Washington sniper John Allen Muhammad has been given six life sentences without the chance of parole for a series of random killings in 2002.
Muhammad's accomplice (L) testified against him in the trial
A jury in the state of Maryland convicted him on Tuesday after a six-week trial.
Muhammad, 45, already faces the death penalty for a conviction in neighbouring Virginia.
Ten people died and three were wounded in Muhammad's killing spree in the Washington area in October 2002.
Muhammad, who acted as his own lawyer during the latest trial, had argued he was framed.
He showed no emotion and bowed his head as the sentence was read out by Judge James Ryan.
"You, Mr. Muhammad, have no hope. You have no future. You will spend every day for the rest of your life locked in a cage," Judge Ryan said.
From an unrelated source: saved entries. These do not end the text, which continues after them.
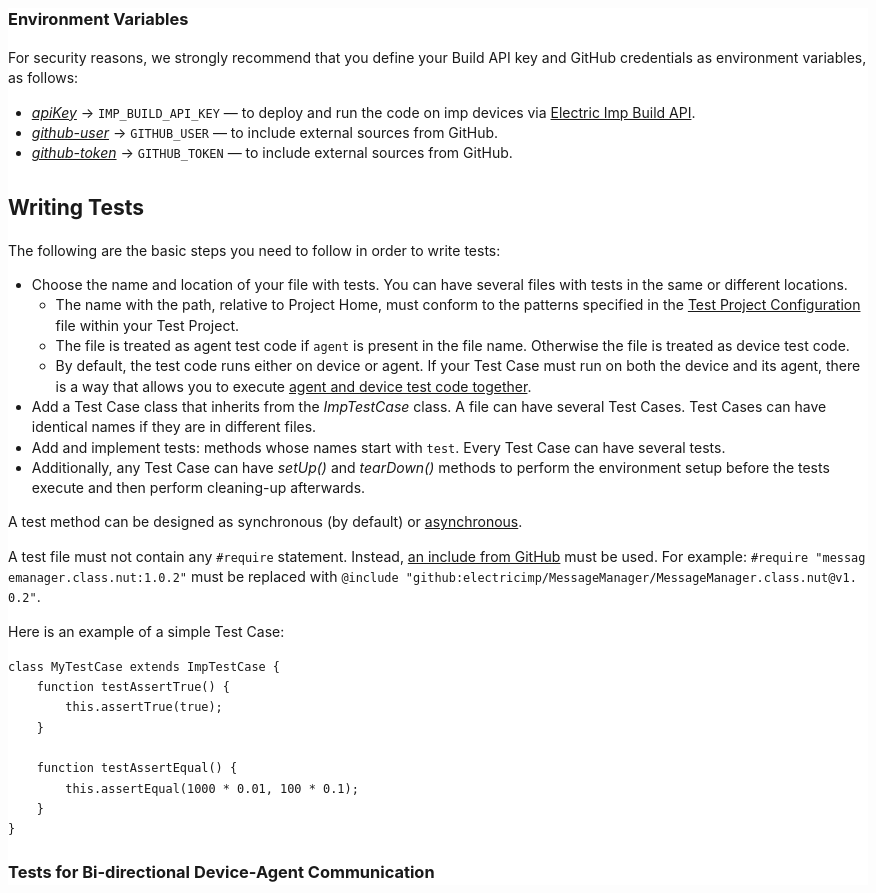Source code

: ### Environment Variables

For security reasons, we strongly recommend that you define your Build API key and GitHub credentials as environment variables, as follows:

- [*apiKey*](#test-project-configuration) -> `IMP_BUILD_API_KEY` &mdash; to deploy and run the code on imp devices via [Electric Imp Build API](https://electricimp.com/docs/buildapi/).
- [*github-user*](#github-credentials-configuration) -> `GITHUB_USER` &mdash; to include external sources from GitHub.
- [*github-token*](#github-credentials-configuration) -> `GITHUB_TOKEN` &mdash; to include external sources from GitHub.

## Writing Tests

The following are the basic steps you need to follow in order to write tests:

- Choose the name and location of your file with tests. You can have several files with tests in the same or different locations.
  - The name with the path, relative to Project Home, must conform to the patterns specified in the [Test Project Configuration](#test-project-configuration) file within your Test Project.
  - The file is treated as agent test code if `agent` is present in the file name. Otherwise the file is treated as device test code.
  - By default, the test code runs either on device or agent. If your Test Case must run on both the device and its agent, there is a way that allows you to execute [agent and device test code together](#tests-for-bi-directional-device-agent-communication).
- Add a Test Case class that inherits from the *ImpTestCase* class. A file can have several Test Cases. Test Cases can have identical names if they are in different files.
- Add and implement tests: methods whose names start with `test`. Every Test Case can have several tests.
- Additionally, any Test Case can have *setUp()* and *tearDown()* methods to perform the environment setup before the tests execute and then perform cleaning-up afterwards.

A test method can be designed as synchronous (by default) or [asynchronous](#asynchronous-testing).

A test file must not contain any `#require` statement. Instead, [an include from GitHub](#github-credentials-configuration) must be used. For example: `#require "messagemanager.class.nut:1.0.2"` must be replaced with `@include "github:electricimp/MessageManager/MessageManager.class.nut@v1.0.2"`.

Here is an example of a simple Test Case:

```squirrel
class MyTestCase extends ImpTestCase {
    function testAssertTrue() {
        this.assertTrue(true);
    }

    function testAssertEqual() {
        this.assertEqual(1000 * 0.01, 100 * 0.1);
    }
}
```

### Tests for Bi-directional Device-Agent Communication
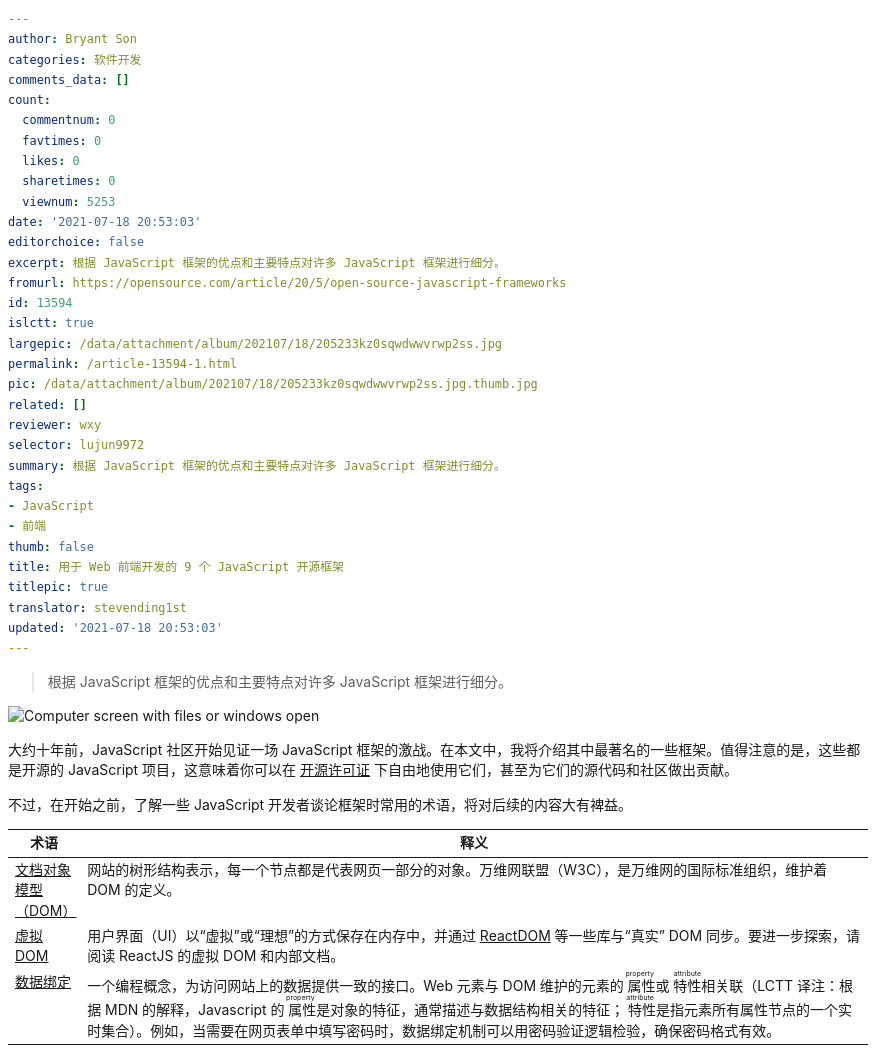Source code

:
 ```yaml
---
author: Bryant Son
categories: 软件开发
comments_data: []
count:
  commentnum: 0
  favtimes: 0
  likes: 0
  sharetimes: 0
  viewnum: 5253
date: '2021-07-18 20:53:03'
editorchoice: false
excerpt: 根据 JavaScript 框架的优点和主要特点对许多 JavaScript 框架进行细分。
fromurl: https://opensource.com/article/20/5/open-source-javascript-frameworks
id: 13594
islctt: true
largepic: /data/attachment/album/202107/18/205233kz0sqwdwwvrwp2ss.jpg
permalink: /article-13594-1.html
pic: /data/attachment/album/202107/18/205233kz0sqwdwwvrwp2ss.jpg.thumb.jpg
related: []
reviewer: wxy
selector: lujun9972
summary: 根据 JavaScript 框架的优点和主要特点对许多 JavaScript 框架进行细分。
tags:
- JavaScript
- 前端
thumb: false
title: 用于 Web 前端开发的 9 个 JavaScript 开源框架
titlepic: true
translator: stevending1st
updated: '2021-07-18 20:53:03'
---
```



> 
> 根据 JavaScript 框架的优点和主要特点对许多 JavaScript 框架进行细分。
> 
> 
> 


![](/data/attachment/album/202107/18/205233kz0sqwdwwvrwp2ss.jpg "Computer screen with files or windows open")


大约十年前，JavaScript 社区开始见证一场 JavaScript 框架的激战。在本文中，我将介绍其中最著名的一些框架。值得注意的是，这些都是开源的 JavaScript 项目，这意味着你可以在 [开源许可证](https://opensource.com/article/17/9/open-source-licensing) 下自由地使用它们，甚至为它们的源代码和社区做出贡献。


不过，在开始之前，了解一些 JavaScript 开发者谈论框架时常用的术语，将对后续的内容大有裨益。




| 术语 | 释义 |
| --- | --- |
| [文档对象模型（DOM）](https://www.w3schools.com/js/js_htmldom.asp) | 网站的树形结构表示，每一个节点都是代表网页一部分的对象。万维网联盟（W3C），是万维网的国际标准组织，维护着 DOM 的定义。 |
| [虚拟 DOM](https://reactjs.org/docs/faq-internals.html) | 用户界面（UI）以“虚拟”或“理想”的方式保存在内存中，并通过 [ReactDOM](https://reactjs.org/docs/react-dom.html) 等一些库与“真实” DOM 同步。要进一步探索，请阅读 ReactJS 的虚拟 DOM 和内部文档。 |
| [数据绑定](https://en.wikipedia.org/wiki/Data_binding) | 一个编程概念，为访问网站上的数据提供一致的接口。Web 元素与 DOM 维护的元素的<ruby> 属性 <rt>  property </rt></ruby> 或 <ruby> 特性 <rt>  attribute </rt></ruby> 相关联（LCTT 译注：根据 MDN 的解释，Javascript 的<ruby> 属性 <rt>  property </rt></ruby>是对象的特征，通常描述与数据结构相关的特征；<ruby> 特性 <rt>  attribute </rt></ruby> 是指元素所有属性节点的一个实时集合）。例如，当需要在网页表单中填写密码时，数据绑定机制可以用密码验证逻辑检验，确保密码格式有效。 |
The trial's star witness was Muhammad's accomplice Lee Boyd Malvo, 21, who testified against his former mentor for the first time.
Prosecutors introduced DNA and ballistics evidence to link the two to the shootings which took place over three weeks in late 2002, terrifying people in and around the US capital.
The prosecution team say they pursued the second trial in case the Virginia convictions are overturned on appeal.
Muhammad and Malvo's Maryland victims were James Martin, 55 - the first Washington-area victim - James "Sonny" Buchanan, 39; Lori Ann Lewis-Rivera, 25; Premkumar Walekar, 54; Sarah Ramos, 34; and Conrad E Johnson, 35, the last.
Police as far away as Washington state and the Caribbean island of Antigua have said Muhammad may be linked to shootings in their jurisdictions.
He and Malvo could still face prosecution in connection with shootings in Alabama and Louisiana.